SEOUL – North Korea announced Saturday an imminent rocket launch in a move sure to draw stern US and UN condemnation and rack up tensions with South Korea which is just days from a presidential election.
It will be the North's second long-range rocket launch this year following a much-hyped but failed attempt in April.
In a statement carried by the Korean Central News Agency (KCNA), the Korean Committee for Space Technology said the new bid would be carried out between December 10 and 22.
The South Korean foreign ministry condemned the planned launch as a "deeply provocative act" that defied UN resolutions and would have significant repercussions for the already isolated state.
As in April, the North said it would be a purely "peaceful, scientific" mission aimed at placing a polar-orbiting earth observation satellite into orbit.

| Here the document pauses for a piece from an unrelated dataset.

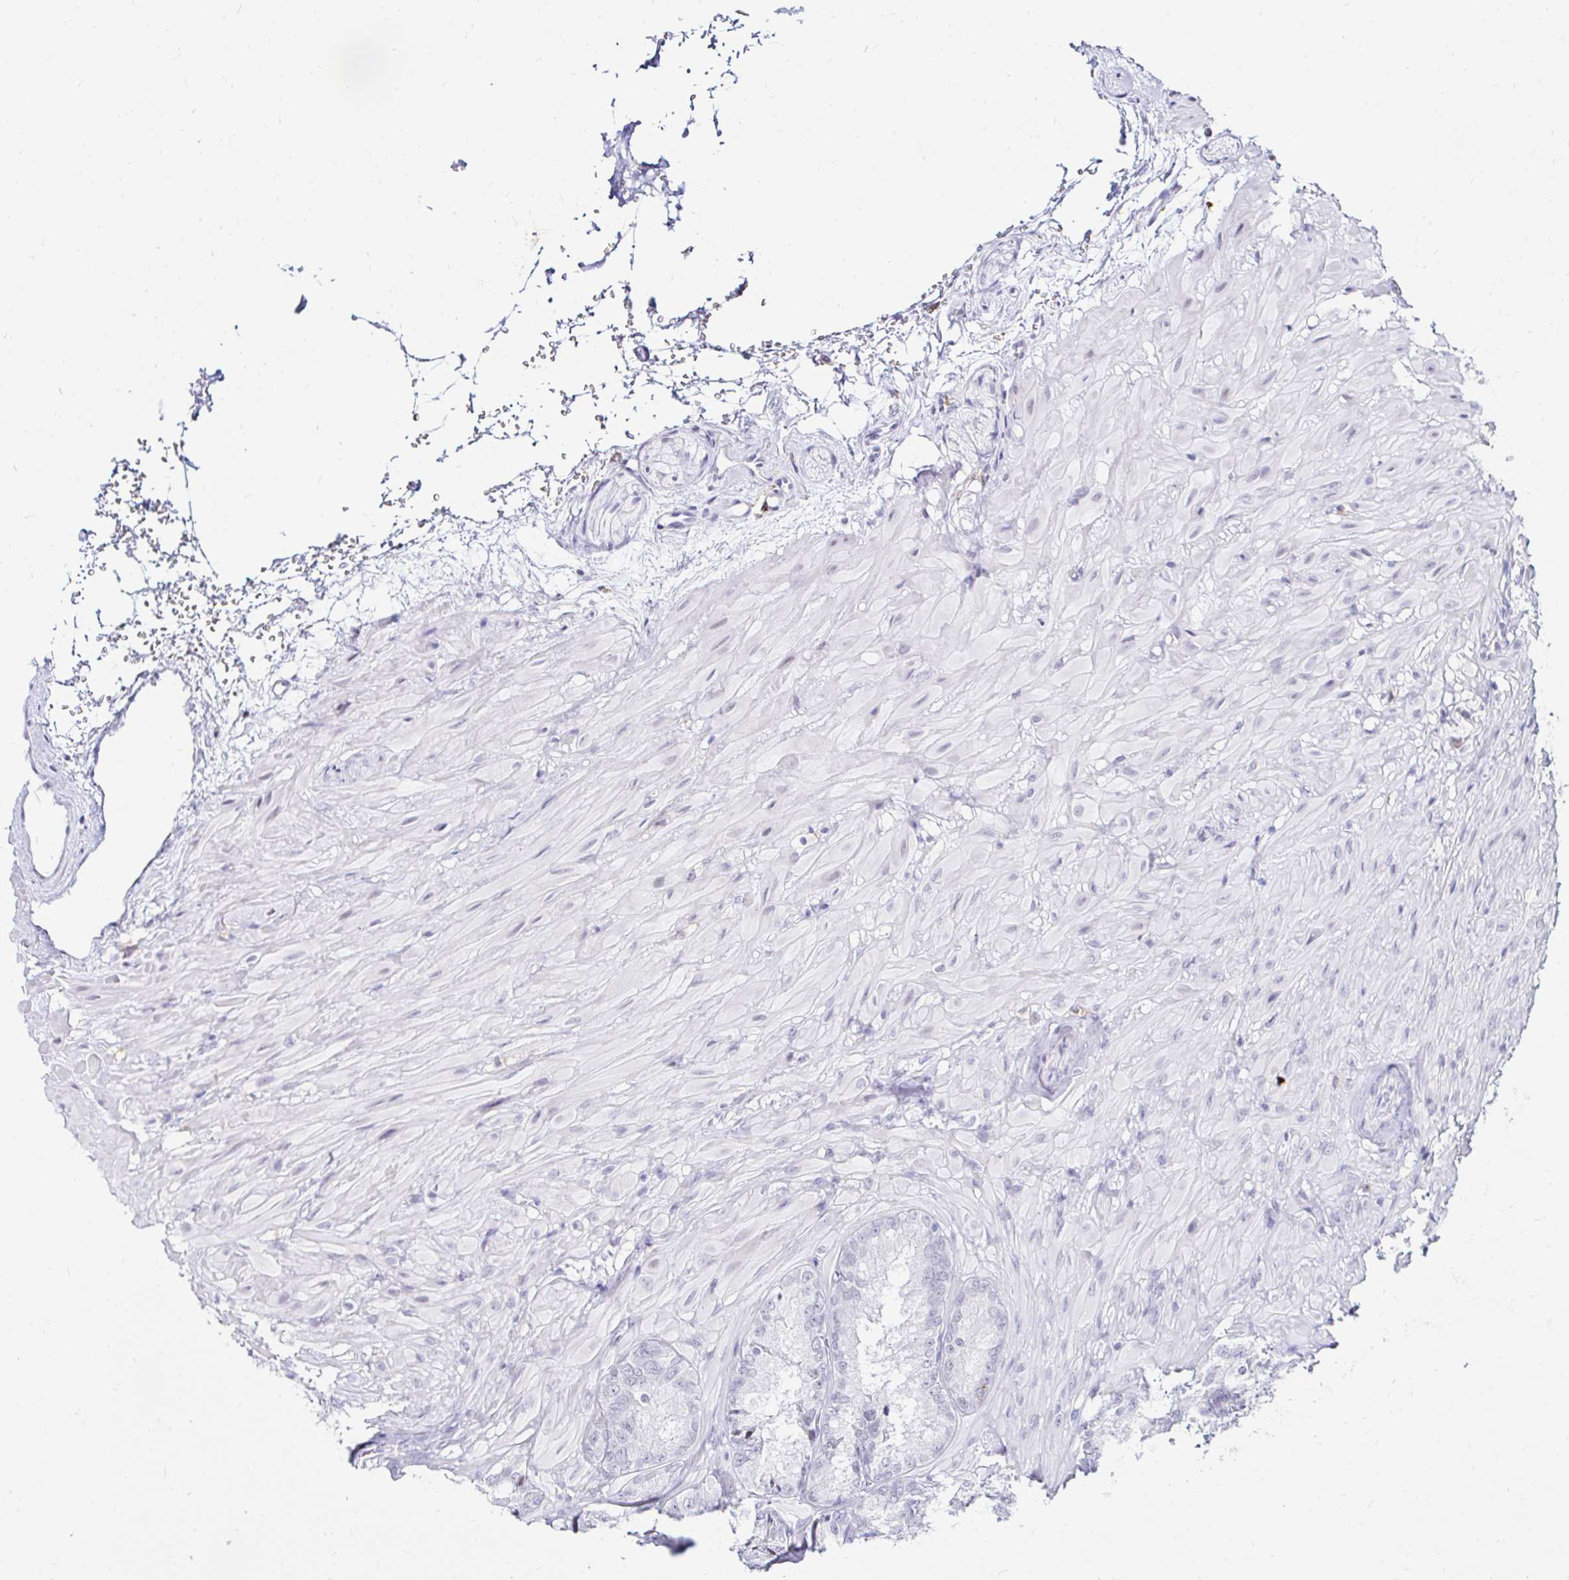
{"staining": {"intensity": "negative", "quantity": "none", "location": "none"}, "tissue": "seminal vesicle", "cell_type": "Glandular cells", "image_type": "normal", "snomed": [{"axis": "morphology", "description": "Normal tissue, NOS"}, {"axis": "topography", "description": "Seminal veicle"}], "caption": "Seminal vesicle was stained to show a protein in brown. There is no significant staining in glandular cells. Nuclei are stained in blue.", "gene": "CYBB", "patient": {"sex": "male", "age": 47}}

The US and its allies insist the launches are disguised tests for an inter-continental ballistic missile (ICBM) capable of carrying a nuclear warhead.
As such they would contravene UN resolutions triggered by Pyongyang's two nuclear tests in 2006 and 2009.

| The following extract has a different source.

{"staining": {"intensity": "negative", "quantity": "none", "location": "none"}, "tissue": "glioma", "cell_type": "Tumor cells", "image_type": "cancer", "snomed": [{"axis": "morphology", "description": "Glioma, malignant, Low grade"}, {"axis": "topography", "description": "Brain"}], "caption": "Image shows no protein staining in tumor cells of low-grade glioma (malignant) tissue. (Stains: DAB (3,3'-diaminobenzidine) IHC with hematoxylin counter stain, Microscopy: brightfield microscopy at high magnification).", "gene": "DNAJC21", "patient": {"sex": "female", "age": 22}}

They say the North's Unha-3 rocket is actually a three-stage variant of the Taepodong-2 ICBM that Pyongyang has been developing for years but has never tested successfully.
Saturday's announcement ended weeks of intense speculation, based on satellite image analysis, that the North was preparing a fresh launch from its Sohae satellite launch station.
South Korea had repeatedly warned in recent months that the North would seek to destabilize the situation on the Korean peninsula ahead of the South's presidential election on December 19.
"We sternly warn if the North goes ahead with the launch, it will face strong countermeasures from the international community," Saturday's foreign ministry statement said.
On Thursday the UN Security Council had warned Pyongyang that going ahead with another launch would be "extremely inadvisable".
Professor Yang Moo-Jin of the University of North Korean Studies in Seoul suggested it was timed to coincide with the first anniversary of North Korean leader Kim Jong-Un assuming power following the death of his father Kim Jong-Il on December 17.
"It plans to launch the rocket as a kind of celebratory firework," Yang said.
"North Korea lost face when it failed with the April attempt and Kim Jong-Un thinks amends need to be made," he added.
The North's statement said scientists had analysed April's failure -- when the rocket exploded after take-off -- "and deepened the work of improving the reliability and precision of the satellite and carrier rocket".
The April launch put a halt to the latest international effort to engage North Korea, with the United States calling off plans to deliver badly needed food assistance.
The KCNA statement said the December mission would "fully comply" with relevant international regulations governing satellite launches.
"A safe flight path has been chosen so that parts of the carrier rocket that might fall during the launch process would not affect neighboring countries," it said.
The announcement came just days after South Korea had been scheduled to carry out its own satellite launch in a bid to join the global space club.
The attempt was postponed at the last minute due to a technical problem and a new mission date has yet to be finalized.
US analysts such as Scott Snyder, a senior fellow of Korea studies at the Council for Foreign Relations (CFR), note that Pyongyang is particularly sensitive to what it sees as a double standard on missile and rocket testing.
"The fact that South Korea is able to pursue such launches while North Korea is prohibited from doing the same under UN Security Council Resolutions, is perceived in North Korea as exhibit number one of a discriminatory US policy," Snyder wrote recently on the CFR website.
Last month, the North claimed it already possessed rockets capable of striking the US mainland.
The threat, which analysts largely dismissed as bluster, came after South Korea announced an agreement with the United States to almost triple the range of its missiles to 800 kilometers (500 miles) to cover the whole of North Korea.